What a pretty stitch. Will use it soon. Thanks for sharing.


----------



## choiyuk96 (Jul 28, 2014)

ptspraker said:


> I couldn't find a written pattern. If anyone can find one, please post it. I love this pattern.


I don't know if there's a written pattern. But here is the video tutorial.


----------



## JoyceinNC (Oct 28, 2011)

Too bad it's only a video tutorial. Written instructions would have been nice. Oh well....


----------



## elliekluge (Feb 11, 2015)

Love this pattern, but so far haven't been able to find just the directions. Haven't had luck with the tutorial or I would be able to write down the directions! Isn't this pattern just begging to be a baby afghan? Anyone written the directions yet?


----------



## LadyBecket (Jun 26, 2012)

This is so pretty! I signed up for her site. She doesn't have a written pattern so I'm going to watch the video several times and write out her pattern.
Thank you for the link!!!


----------



## nannee (Mar 12, 2011)

i also signed up for her newsletter 
and was trying to find a pattern on her for sale pages that used this lovely knit leaf stitches
i’m not able to download videos as live in a rural area and terrible internet service 

if anyone can find some writing directions please let me know
thanks !!!


----------



## samazon (Feb 25, 2011)

Nice pattern, thanks for sharing :sm02:


----------



## Krykit (Dec 10, 2014)

Isn't that pretty! Thank you for the link! :sm11:


----------



## Krykit (Dec 10, 2014)

choiyuk96 said:


> So sorry, I thought the pattern was on this website. Here is the video tutorial.
> 
> 
> 
> ...


----------



## peacefulknitter (Mar 30, 2013)

It is a lovely pattern.


----------



## Ettenna (May 3, 2013)

Very pretty!


----------



## elainjoyce (Mar 3, 2011)

I find it hard to follow the video without playing it over and over. Will try to write it out as I love the pattern. Saved the video anyway.


----------



## SpringfieldWoman (Nov 8, 2018)

Watched video and realized this won't work for neonatal blankets. pattern includes "slip 7" on wrong side resulting in a fairly long loop on the back.


----------



## christiliz (Dec 20, 2011)

Beautiful pattern!


----------



## Coopwire (May 7, 2011)

Oh thanks.

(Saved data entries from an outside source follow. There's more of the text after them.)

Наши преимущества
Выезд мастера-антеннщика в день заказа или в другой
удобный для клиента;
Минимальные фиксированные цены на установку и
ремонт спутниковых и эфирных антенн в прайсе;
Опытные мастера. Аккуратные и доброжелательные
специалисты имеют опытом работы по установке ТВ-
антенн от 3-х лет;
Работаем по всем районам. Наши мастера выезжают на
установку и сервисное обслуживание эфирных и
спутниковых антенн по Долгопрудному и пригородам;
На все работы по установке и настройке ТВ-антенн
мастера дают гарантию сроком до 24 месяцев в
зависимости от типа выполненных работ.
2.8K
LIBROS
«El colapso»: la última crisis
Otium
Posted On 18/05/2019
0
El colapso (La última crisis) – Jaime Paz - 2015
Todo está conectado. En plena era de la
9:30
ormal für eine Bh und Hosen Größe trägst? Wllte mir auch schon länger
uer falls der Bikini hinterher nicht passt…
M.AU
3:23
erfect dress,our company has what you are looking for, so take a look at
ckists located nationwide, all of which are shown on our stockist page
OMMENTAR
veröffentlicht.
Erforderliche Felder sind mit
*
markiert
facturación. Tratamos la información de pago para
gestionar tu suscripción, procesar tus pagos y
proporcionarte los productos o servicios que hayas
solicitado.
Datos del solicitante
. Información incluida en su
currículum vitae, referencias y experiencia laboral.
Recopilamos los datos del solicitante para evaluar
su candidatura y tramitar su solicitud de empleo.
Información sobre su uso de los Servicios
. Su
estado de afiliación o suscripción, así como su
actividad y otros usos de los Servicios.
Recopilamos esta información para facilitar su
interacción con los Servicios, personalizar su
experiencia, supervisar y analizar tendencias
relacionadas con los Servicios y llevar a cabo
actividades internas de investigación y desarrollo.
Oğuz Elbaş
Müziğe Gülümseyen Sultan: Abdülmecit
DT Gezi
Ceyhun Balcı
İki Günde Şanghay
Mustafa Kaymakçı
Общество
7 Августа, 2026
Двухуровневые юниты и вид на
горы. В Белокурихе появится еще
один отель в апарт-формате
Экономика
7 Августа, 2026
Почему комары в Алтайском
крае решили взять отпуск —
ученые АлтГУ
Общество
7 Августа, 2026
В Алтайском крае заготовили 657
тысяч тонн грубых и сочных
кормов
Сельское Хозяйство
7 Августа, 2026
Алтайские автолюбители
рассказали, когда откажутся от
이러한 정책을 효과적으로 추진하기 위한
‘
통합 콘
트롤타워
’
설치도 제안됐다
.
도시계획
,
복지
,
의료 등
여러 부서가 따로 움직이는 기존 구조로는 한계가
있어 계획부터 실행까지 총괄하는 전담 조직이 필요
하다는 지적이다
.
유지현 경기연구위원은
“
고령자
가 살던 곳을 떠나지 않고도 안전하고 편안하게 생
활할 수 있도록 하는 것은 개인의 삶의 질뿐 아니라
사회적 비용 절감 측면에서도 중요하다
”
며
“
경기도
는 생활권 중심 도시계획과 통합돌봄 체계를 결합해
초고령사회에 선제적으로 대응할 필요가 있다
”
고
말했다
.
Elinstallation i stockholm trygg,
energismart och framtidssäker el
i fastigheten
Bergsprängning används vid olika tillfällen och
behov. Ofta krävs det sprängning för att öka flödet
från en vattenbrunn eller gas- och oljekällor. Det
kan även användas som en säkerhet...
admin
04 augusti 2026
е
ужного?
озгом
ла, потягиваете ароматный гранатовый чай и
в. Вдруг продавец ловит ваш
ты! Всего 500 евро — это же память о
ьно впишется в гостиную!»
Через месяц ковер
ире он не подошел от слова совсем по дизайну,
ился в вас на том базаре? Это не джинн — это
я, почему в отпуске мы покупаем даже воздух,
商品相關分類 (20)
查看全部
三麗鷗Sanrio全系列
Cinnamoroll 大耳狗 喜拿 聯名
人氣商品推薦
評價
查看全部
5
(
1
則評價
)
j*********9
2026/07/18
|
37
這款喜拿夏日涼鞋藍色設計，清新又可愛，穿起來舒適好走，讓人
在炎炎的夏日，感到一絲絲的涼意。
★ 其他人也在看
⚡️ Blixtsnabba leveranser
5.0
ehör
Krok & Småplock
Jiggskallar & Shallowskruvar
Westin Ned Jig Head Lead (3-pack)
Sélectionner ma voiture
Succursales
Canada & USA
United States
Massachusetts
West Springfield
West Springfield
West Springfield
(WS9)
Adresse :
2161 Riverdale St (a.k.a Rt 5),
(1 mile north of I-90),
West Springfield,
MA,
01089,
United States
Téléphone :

This would make a lovely baby blanket.


----------



## Nanamel14 (Aug 4, 2016)

Thank you for sharing... very nice


----------



## Nanamel14 (Aug 4, 2016)

Thank you for sharing... very nice


----------



## GrandmaJeanB (Feb 7, 2012)

Very pretty.


----------



## eneira12 (Dec 18, 2013)

pretty, but too much of an unknown to download


----------